Investments on the expanded campus will include a capacity addition to CCL Container and new production equipment to manufacture plastic laminate tubes for global Home & Personal Care customers operating in Mexico. Additionally, the company will build a new coating operation to supply specialty, proprietary materials across CCL Label and Avery locations in NAFTA countries. Output from these new operations will commence in late 2016 and become fully operational by 2018.
CCL plans to close Avery manufacturing and distribution operations in Meridian, MS with label production consolidating into its existing facility in Tijuana, Mexico by mid-2016. The transition of binder manufacturing to the new Mexican plant will be phased, completing after the “back-to-school” season concludes in 2017.
Simultaneously a new, state-of-the-art, main US Avery distribution center will be opened in Dallas providing significantly improved logistics to service key customers.
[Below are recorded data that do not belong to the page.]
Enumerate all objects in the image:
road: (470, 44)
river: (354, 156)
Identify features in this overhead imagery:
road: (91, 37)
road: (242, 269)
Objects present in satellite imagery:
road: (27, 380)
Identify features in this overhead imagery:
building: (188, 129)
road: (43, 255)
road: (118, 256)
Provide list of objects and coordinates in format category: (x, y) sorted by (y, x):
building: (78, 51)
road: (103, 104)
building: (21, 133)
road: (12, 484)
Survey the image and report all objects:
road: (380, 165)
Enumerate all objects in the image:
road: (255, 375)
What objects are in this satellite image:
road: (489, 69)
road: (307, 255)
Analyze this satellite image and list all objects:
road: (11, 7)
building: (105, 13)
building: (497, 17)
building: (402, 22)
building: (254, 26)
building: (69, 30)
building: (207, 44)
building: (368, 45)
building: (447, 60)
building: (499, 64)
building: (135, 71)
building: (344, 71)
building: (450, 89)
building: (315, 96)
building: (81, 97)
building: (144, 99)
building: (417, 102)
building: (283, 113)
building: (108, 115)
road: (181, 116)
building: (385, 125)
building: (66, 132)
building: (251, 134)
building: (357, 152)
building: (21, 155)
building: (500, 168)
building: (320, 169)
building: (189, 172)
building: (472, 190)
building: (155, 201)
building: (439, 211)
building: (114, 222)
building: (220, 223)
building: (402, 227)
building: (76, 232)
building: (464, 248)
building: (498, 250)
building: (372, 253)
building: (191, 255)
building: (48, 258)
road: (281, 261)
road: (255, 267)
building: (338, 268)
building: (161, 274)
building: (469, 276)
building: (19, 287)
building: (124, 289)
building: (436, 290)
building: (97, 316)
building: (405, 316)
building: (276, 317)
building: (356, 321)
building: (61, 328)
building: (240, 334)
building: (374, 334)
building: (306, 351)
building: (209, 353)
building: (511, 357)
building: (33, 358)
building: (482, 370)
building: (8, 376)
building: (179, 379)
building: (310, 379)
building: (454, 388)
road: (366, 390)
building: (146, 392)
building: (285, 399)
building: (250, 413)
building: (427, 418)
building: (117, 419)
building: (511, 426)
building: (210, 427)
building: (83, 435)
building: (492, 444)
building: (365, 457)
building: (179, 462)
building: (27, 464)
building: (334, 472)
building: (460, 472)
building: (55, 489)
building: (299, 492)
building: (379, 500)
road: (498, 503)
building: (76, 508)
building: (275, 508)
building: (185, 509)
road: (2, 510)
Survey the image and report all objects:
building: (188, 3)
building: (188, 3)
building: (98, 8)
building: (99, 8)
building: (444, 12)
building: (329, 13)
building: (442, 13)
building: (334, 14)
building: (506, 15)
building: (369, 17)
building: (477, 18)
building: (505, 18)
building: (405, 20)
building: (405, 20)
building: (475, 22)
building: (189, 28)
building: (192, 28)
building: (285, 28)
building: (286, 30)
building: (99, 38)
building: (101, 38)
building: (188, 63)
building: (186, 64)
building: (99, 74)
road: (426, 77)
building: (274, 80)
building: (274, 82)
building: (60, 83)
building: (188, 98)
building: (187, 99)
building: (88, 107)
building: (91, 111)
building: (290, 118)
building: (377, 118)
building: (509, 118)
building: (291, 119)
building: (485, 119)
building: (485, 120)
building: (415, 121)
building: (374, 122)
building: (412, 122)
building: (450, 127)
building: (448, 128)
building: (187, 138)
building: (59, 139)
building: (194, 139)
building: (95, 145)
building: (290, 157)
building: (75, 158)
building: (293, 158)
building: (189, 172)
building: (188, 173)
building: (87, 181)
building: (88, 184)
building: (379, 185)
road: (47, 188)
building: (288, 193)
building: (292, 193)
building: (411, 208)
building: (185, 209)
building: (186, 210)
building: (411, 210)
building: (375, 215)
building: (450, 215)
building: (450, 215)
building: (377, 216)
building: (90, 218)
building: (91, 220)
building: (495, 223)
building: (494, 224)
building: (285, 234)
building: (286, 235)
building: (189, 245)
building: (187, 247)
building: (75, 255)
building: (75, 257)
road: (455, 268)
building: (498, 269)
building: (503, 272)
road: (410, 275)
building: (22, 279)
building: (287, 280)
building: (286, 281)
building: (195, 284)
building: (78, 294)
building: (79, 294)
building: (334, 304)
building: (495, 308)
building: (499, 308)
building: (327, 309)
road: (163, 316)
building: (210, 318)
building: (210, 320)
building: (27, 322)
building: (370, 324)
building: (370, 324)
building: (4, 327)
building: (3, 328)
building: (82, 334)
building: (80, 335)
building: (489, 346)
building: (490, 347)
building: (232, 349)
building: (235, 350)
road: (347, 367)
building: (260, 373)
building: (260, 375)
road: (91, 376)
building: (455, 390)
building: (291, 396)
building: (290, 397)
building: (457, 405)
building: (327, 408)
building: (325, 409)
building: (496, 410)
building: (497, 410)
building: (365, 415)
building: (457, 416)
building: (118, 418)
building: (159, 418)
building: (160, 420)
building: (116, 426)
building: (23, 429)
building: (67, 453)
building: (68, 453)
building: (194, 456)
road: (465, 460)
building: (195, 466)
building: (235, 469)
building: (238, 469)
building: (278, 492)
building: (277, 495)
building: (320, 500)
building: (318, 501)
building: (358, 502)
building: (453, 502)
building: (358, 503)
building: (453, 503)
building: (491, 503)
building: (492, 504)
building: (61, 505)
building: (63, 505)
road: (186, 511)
The company expects to reduce annual costs for Avery by approximately $8 million from 2018 once the moves are complete. The sale of Avery manufacturing properties in the US is expected to entirely fund this part of the capital expenditure program, resulting in no increase to the Avery investment base.
“This new program is designed to support global customers operating across the NAFTA region while rewarding the outstanding performance of our people in Mexico with this significant investment,” said Geoffrey T. Martin, president and CEO of CCL “Once the expansion completes, Mexico will become our second largest country in the world after the United States in terms of infrastructure and employees. The decision affecting Meridian is very regrettable but offshore competition has made the consumer price point for binders unaffordable with domestic manufacturing especially for retail channels in the United States and Canada.”